--- Dataset ---

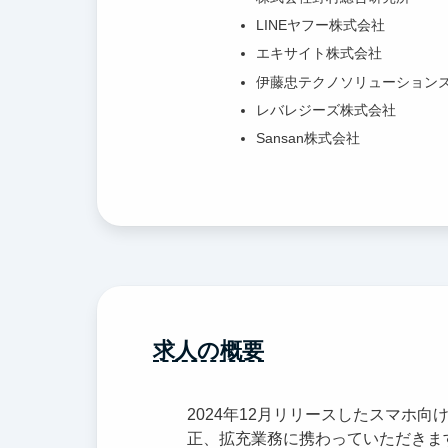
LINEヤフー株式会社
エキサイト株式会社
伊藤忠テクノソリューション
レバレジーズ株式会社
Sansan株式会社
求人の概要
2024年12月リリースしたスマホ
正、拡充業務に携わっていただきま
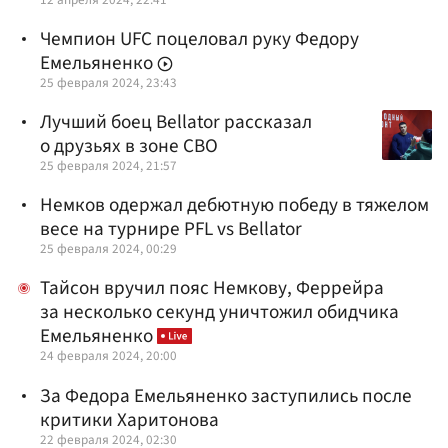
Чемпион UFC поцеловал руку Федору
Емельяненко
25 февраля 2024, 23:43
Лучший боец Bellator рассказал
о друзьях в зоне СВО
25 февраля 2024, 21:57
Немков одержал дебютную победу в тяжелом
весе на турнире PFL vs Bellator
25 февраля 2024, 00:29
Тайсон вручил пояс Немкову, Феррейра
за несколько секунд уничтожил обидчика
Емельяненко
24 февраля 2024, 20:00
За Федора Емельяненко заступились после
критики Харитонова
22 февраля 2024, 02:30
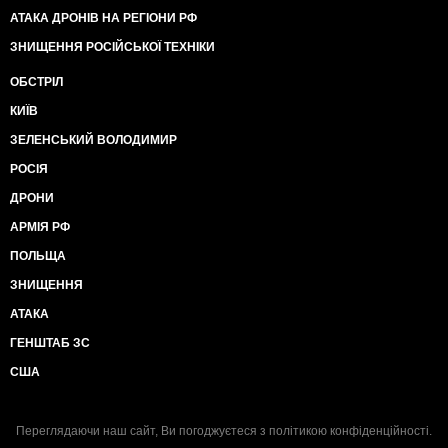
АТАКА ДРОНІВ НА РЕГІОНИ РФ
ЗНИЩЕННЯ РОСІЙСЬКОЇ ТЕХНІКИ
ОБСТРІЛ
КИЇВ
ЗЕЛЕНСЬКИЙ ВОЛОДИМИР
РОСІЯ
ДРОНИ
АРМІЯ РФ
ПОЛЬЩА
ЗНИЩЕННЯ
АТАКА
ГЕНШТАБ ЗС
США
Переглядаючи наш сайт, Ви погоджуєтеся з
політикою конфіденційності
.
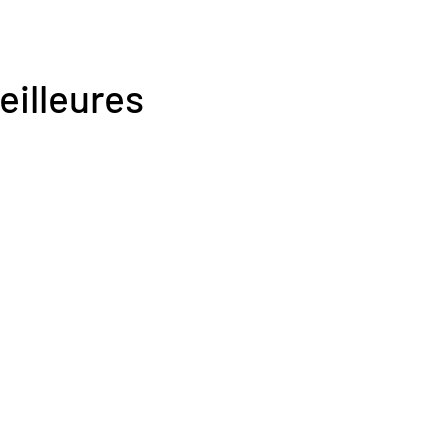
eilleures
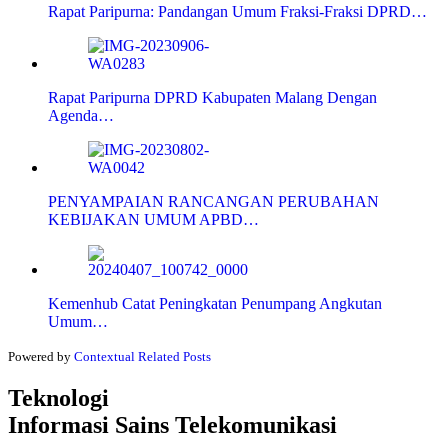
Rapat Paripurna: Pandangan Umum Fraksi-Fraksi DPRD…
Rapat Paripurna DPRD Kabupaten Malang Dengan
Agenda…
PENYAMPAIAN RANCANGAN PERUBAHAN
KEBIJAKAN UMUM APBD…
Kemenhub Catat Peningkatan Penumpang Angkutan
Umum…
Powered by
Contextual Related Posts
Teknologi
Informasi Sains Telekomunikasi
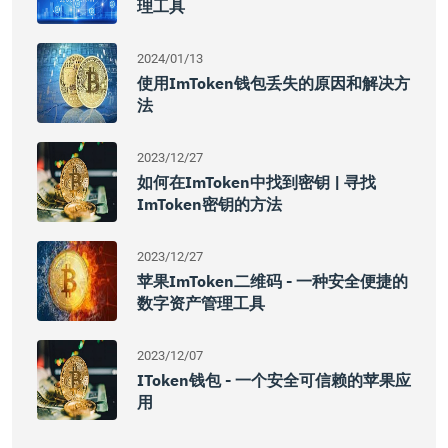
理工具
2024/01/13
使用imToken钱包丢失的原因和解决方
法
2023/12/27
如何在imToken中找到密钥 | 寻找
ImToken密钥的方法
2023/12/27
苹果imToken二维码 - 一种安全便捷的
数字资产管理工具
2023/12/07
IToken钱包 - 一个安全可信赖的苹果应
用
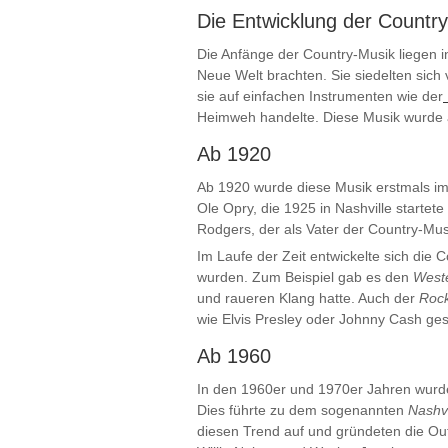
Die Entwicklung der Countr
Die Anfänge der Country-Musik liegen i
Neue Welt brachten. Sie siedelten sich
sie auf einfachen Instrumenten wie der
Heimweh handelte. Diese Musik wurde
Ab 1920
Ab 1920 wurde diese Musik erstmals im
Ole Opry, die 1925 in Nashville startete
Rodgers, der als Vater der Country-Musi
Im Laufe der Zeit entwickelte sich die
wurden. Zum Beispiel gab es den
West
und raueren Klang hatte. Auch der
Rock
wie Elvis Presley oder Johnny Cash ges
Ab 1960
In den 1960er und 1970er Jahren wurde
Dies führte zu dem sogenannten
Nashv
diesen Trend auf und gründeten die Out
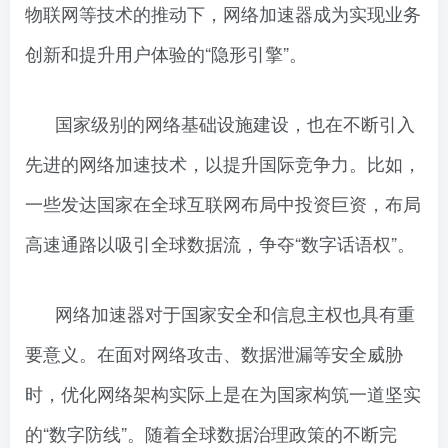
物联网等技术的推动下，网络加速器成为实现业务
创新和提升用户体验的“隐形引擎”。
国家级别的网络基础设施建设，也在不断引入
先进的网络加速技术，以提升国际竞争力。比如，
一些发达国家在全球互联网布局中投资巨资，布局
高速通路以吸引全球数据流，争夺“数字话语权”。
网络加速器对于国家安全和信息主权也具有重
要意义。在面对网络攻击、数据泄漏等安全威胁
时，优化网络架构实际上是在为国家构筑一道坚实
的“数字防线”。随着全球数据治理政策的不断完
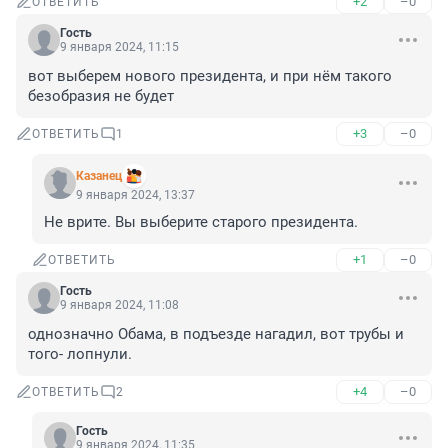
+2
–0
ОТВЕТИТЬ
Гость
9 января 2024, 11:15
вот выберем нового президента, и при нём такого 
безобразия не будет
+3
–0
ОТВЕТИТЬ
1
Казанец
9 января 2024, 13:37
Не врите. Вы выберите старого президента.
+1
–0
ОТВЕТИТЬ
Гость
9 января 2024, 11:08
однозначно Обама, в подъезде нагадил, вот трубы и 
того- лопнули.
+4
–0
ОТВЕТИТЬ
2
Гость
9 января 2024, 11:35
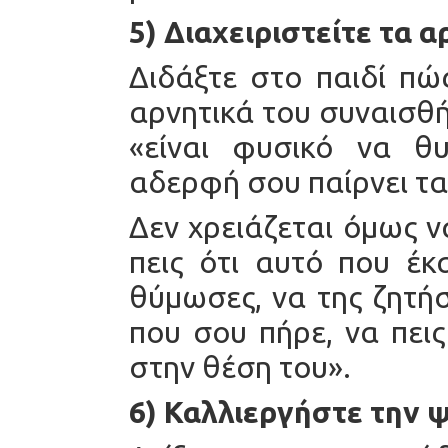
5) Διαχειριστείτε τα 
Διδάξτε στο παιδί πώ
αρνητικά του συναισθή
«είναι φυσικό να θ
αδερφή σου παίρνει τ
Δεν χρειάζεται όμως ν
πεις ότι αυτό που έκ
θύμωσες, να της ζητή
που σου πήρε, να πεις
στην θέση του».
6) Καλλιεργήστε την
...
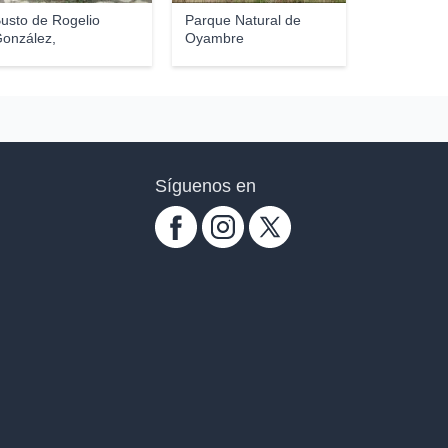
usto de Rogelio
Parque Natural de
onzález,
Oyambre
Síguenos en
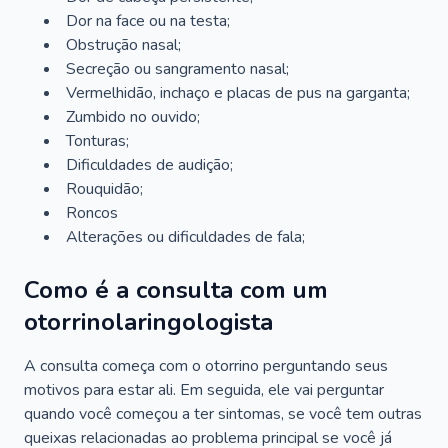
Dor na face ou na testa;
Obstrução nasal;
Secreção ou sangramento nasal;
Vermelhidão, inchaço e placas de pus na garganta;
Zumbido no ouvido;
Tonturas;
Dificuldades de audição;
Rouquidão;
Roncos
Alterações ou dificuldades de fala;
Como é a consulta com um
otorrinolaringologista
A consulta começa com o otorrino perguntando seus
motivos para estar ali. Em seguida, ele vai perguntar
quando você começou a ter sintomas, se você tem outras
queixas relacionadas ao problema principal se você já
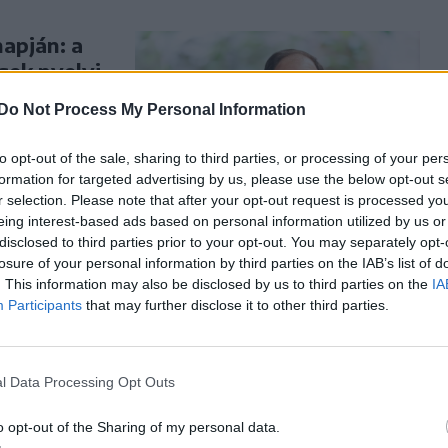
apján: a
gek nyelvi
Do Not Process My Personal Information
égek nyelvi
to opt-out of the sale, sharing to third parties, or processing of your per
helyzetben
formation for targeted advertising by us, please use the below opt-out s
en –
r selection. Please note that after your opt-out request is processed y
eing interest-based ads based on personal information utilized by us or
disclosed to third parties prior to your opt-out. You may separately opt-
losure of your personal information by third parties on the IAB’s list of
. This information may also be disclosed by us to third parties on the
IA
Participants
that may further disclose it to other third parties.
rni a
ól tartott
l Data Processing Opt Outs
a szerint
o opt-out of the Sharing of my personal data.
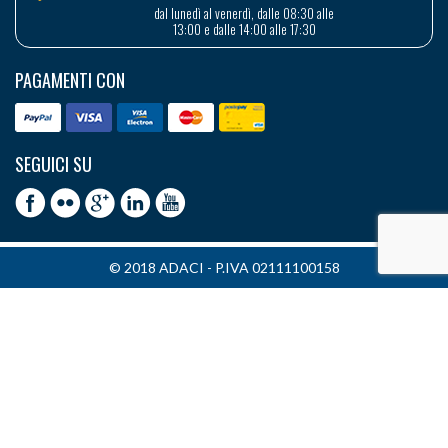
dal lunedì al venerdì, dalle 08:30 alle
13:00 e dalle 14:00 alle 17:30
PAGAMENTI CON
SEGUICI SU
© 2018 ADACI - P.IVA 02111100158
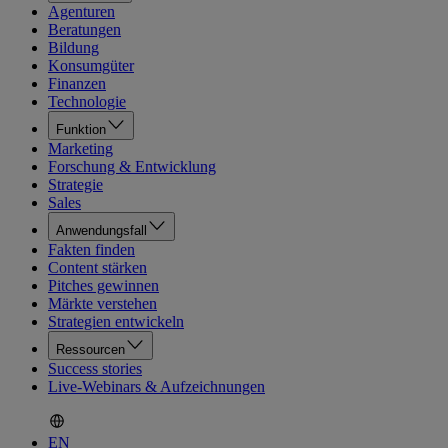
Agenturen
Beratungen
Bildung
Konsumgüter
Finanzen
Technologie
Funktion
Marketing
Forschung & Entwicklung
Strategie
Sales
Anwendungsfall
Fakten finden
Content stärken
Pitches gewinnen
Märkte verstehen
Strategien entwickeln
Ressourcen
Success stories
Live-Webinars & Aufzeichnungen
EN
---
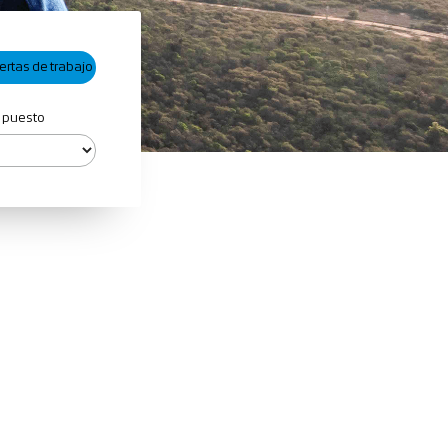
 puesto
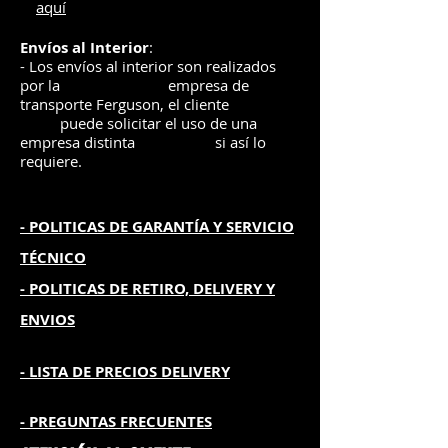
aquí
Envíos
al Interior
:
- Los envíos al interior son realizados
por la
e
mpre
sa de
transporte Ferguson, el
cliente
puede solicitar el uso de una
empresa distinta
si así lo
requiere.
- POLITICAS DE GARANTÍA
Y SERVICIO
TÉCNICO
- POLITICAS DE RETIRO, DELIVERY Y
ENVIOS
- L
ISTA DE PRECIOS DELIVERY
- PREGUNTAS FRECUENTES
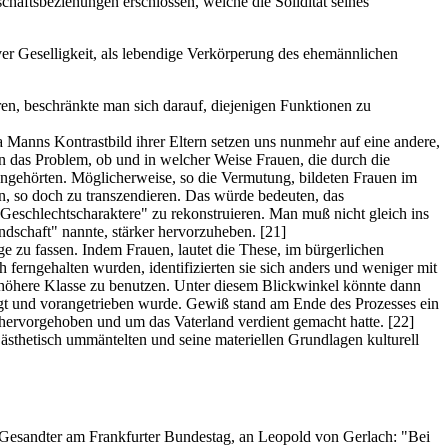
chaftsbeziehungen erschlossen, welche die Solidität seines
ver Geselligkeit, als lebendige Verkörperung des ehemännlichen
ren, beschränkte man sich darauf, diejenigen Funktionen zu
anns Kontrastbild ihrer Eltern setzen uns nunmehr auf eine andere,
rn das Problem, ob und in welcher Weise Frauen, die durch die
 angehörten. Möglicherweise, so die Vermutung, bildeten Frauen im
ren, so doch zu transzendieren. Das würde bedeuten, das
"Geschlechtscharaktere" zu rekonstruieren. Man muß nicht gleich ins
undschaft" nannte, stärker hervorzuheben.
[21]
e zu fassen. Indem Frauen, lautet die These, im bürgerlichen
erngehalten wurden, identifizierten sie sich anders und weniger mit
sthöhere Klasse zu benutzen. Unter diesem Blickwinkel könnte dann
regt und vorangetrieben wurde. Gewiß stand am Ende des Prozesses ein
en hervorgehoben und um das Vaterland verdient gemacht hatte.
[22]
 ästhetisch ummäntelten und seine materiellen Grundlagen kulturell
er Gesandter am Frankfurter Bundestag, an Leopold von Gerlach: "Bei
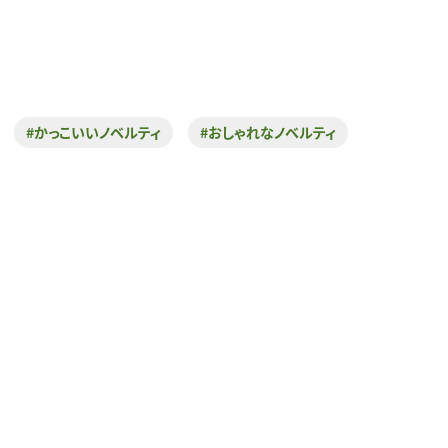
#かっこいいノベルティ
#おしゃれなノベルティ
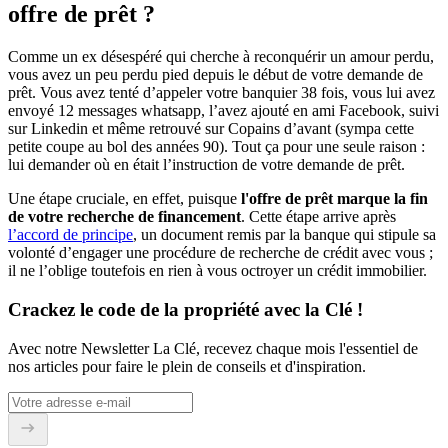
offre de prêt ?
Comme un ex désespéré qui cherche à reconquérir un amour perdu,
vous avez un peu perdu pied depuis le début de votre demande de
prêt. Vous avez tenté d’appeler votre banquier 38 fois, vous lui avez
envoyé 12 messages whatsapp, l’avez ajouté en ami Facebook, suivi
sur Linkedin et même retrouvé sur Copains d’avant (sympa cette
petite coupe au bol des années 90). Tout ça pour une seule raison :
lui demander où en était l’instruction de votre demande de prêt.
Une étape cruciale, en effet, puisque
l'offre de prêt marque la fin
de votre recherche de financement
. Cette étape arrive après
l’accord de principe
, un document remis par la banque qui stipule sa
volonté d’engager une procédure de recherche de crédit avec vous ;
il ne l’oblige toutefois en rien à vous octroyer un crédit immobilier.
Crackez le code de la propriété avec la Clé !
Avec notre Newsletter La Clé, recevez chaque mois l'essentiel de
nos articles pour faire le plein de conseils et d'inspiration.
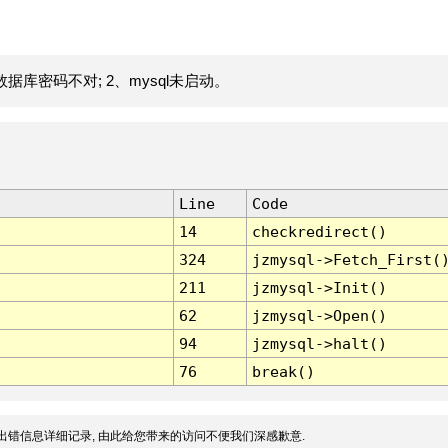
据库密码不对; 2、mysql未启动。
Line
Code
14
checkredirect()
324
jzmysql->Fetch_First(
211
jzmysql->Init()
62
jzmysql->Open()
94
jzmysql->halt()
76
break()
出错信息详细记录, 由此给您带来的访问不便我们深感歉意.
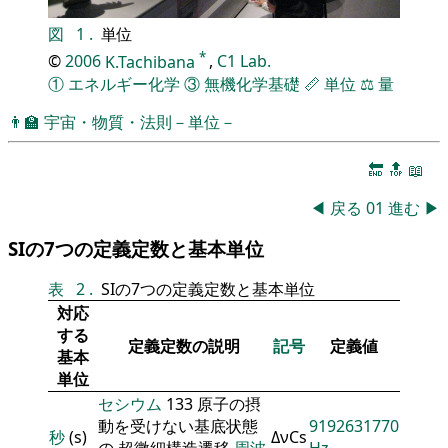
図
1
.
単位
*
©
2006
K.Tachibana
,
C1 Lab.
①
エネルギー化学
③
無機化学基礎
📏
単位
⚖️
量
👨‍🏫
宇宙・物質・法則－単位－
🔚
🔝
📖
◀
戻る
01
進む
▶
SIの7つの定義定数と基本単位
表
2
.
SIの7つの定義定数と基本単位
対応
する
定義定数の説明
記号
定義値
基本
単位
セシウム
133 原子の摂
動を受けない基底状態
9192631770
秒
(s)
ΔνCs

--- Your objective ---
Can you recast the lines from the one containing "LINEヤフー株式会社" up to and including the one containing "正、拡充業務に携わっていただきま" as a JSON list of strings, one string per line, with blank lines left out?

--- Result of this exercise ---
[
  "LINEヤフー株式会社",
  "エキサイト株式会社",
  "伊藤忠テクノソリューション",
  "レバレジーズ株式会社",
  "Sansan株式会社",
  "求人の概要",
  "2024年12月リリースしたスマホ",
  "正、拡充業務に携わっていただきま"
]